*BRIEF:* Pick out every row that contains the word "highest" and copy those rows. Only matches with the same uppercase and lowercase letters count.

Data items:
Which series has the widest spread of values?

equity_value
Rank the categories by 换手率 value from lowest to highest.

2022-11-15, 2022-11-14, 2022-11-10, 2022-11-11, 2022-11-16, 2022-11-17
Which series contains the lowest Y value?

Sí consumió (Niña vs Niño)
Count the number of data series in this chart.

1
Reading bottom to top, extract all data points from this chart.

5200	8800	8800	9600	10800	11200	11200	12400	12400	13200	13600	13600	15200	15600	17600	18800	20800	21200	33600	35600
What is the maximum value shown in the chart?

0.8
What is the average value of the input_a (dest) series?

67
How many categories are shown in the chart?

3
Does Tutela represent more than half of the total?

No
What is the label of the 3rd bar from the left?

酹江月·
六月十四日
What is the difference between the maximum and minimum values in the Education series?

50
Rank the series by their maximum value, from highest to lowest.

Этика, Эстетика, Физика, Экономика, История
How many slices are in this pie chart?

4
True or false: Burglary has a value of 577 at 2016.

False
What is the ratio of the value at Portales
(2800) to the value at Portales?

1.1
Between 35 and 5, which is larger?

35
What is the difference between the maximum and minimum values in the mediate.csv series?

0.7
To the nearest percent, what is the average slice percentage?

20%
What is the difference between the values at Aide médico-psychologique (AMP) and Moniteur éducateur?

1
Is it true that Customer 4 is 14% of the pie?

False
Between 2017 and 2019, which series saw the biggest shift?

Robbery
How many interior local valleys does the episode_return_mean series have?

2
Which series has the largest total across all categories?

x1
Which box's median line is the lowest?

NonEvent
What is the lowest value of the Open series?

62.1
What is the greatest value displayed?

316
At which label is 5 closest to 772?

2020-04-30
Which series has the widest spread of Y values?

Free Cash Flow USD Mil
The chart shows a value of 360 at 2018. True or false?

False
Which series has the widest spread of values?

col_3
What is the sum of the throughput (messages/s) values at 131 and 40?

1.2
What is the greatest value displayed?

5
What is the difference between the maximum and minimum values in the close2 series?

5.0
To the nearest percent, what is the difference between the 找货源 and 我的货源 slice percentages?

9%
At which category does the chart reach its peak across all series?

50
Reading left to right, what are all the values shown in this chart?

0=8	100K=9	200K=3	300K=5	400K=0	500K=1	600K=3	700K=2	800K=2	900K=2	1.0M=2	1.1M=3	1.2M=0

*TASK OUTPUT:*
Rank the categories by 换手率 value from lowest to highest.
Rank the series by their maximum value, from highest to lowest.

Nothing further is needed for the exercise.